- _Complete the following_:
- 1) According to the Cyberonics article, how many people is the company assigning to focus all of their time on TRD?
- 2) Retype the stretch of the Cyberonics article from "Moore stressed that" through "from previous efforts.".
- 3) List the functions that the Cyberonics article says the Demipulse generators incorporate for patients and physicians.

─── Provided text ───

Citing operational cost reductions, Cyberonics last week reported that it would lay off another 12%, or about 65 of its employees (MDD, Aug. 24, 2007), on top of a May announcement that it would lay off 15%, or 90 of its 600-employee workforce.

At the time of the last employee reduction in May, Cyberonics Chairman Hugh Morrison told Medical Device Daily that the company was poised to refocus its energies on the epilepsy market, “That’s not exclusively, but I think we have perhaps been a bit over-focused on [treatment-resistant] depression [TRD],” Morrison said.

During the conference call, Moore said the company has made progress in refocusing its efforts back into the epilepsy market He said that the company, as promised back in May, has realigned the sales force in the U.S., redirecting them from calling primarily on psychiatrists for TRD to emphasizing contact with neurologists and the epilepsy opportunity.

Moore stressed that the company is not giving up on the TRD application but rather is creating a special unit within the company to focus solely on this opportunity, albeit significantly scaled back from previous efforts.

“We’re taking 20 people and focusing 100% of their time on TRD while the rest of the organization overall will focus on the epilepsy opportunity with 100% of their time.”

He said the company was stressing the epilepsy business because it is already well-established, having garnered approvals nearly a decade ago and it already has established Medicare payment codes in place.

Conversely, he noted that the depression market “is a pioneering effort. We have some positive clinical results [but] we recognize that we need more.”

Moore said that aligning the sales forces to target and call on specific groups instead of trying to spilt time between the TRD and epilepsy markets makes good business sense. “My experience in the device world has shown that you align your sales forces to physician specialties. The neurologist and the epileptologist are different from the psychiatrist.”

“I do think in Q1 we’ve made solid progress in reorganizing ourselves and directing the sales force [primarily] back towards epilepsy,” he said.

On the new product front, Moore cited the FDA approval in July of the company’s Demipulse and Demipulse Duo Generators for use in VNS therapy. The generators are 43% smaller in volume than the current Model 102 generators and, according to the company, incorporate greater functionality for the benefit of patients and their physicians, including continuous projection of time to end of service, improved diagnostics, such as direct lead impedance measurement, and faster communication with a programming system.

─── Information given ───

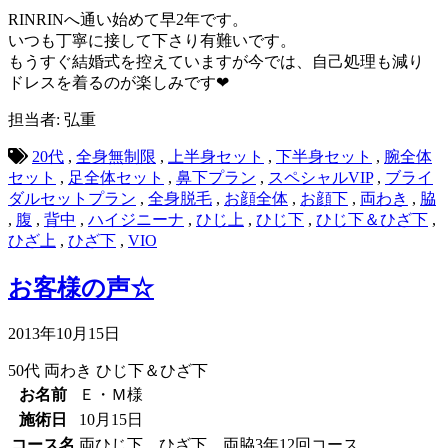
RINRINへ通い始めて早2年です。
いつも丁寧に接して下さり有難いです。
もうすぐ結婚式を控えていますが今では、自己処理も減り
ドレスを着るのが楽しみです❤
担当者: 弘重
20代
,
全身無制限
,
上半身セット
,
下半身セット
,
腕全体
セット
,
足全体セット
,
鼻下プラン
,
スペシャルVIP
,
ブライ
ダルセットプラン
,
全身脱毛
,
お顔全体
,
お顔下
,
両わき
,
脇
,
腹
,
背中
,
ハイジニーナ
,
ひじ上
,
ひじ下
,
ひじ下＆ひざ下
,
ひざ上
,
ひざ下
,
VIO
お客様の声☆
2013年10月15日
50代
両わき
ひじ下＆ひざ下
お名前
Ｅ・Ｍ様
施術日
10月15日
コース名
両ひじ下、ひざ下、両脇3年12回コース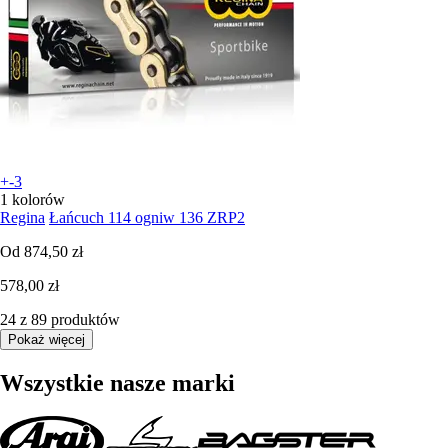
+-3
1 kolorów
Regina
Łańcuch 114 ogniw 136 ZRP2
Od
874,50 zł
578,00 zł
24 z 89 produktów
Pokaż więcej
Wszystkie nasze marki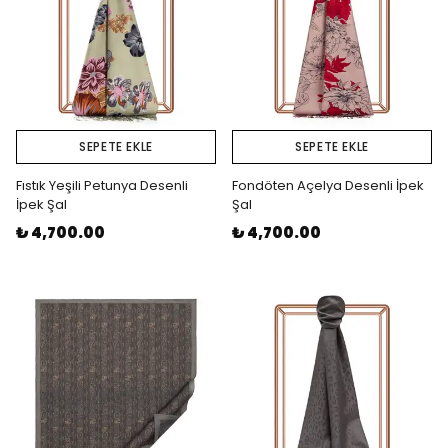
SEPETE EKLE
SEPETE EKLE
Fıstık Yeşili Petunya Desenli
Fondöten Açelya Desenli İpek
İpek Şal
Şal
₺ 4,700.00
₺ 4,700.00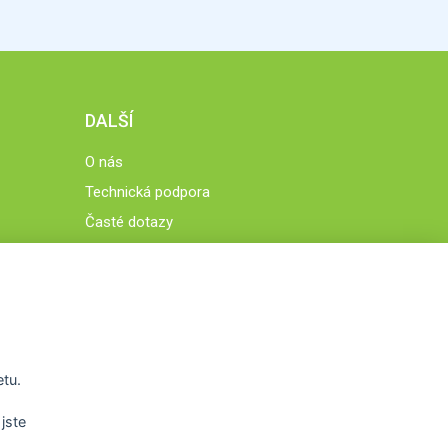
DALŠÍ
O nás
Technická podpora
Časté dotazy
Normy a zásady fungování STOBklubu
Členové STOBklubu
Zásady nakládání s osobními údaji
Otestujte se
Spočítejte si
etu.
Výzva 52
jste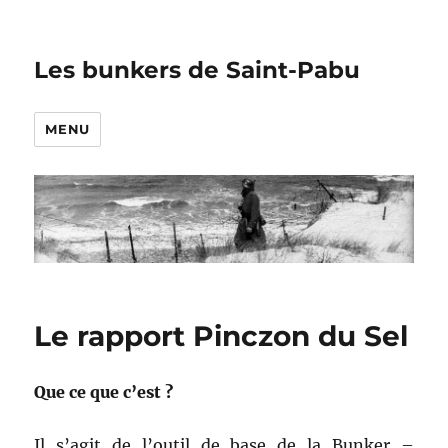
Les bunkers de Saint-Pabu
MENU
Le rapport Pinczon du Sel
Que ce que c’est ?
Il s’agit de l’outil de base de la Bunker –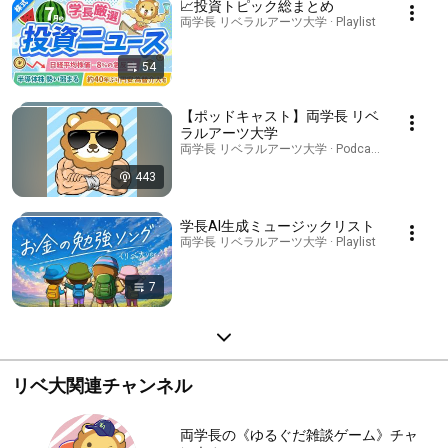
📈投資トピック総まとめ
両学長 リベラルアーツ大学 · Playlist
54
【ポッドキャスト】両学長 リベ
ラルアーツ大学
両学長 リベラルアーツ大学 · Podcast
443
学長AI生成ミュージックリスト
両学長 リベラルアーツ大学 · Playlist
7
リベ大関連チャンネル
両学長の《ゆるぐだ雑談ゲーム》チャ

───

- _Numbered responses_:
- 1) 20 people.

- 2)
Moore stressed that the company is not giving up on the TRD application but rather is creating a special unit within the company to focus solely on this opportunity, albeit significantly scaled back from previous efforts.

- 3)
- Continuous projection of time to end of service
- Improved diagnostics, such as direct lead impedance measurement
- Faster communication with a programming system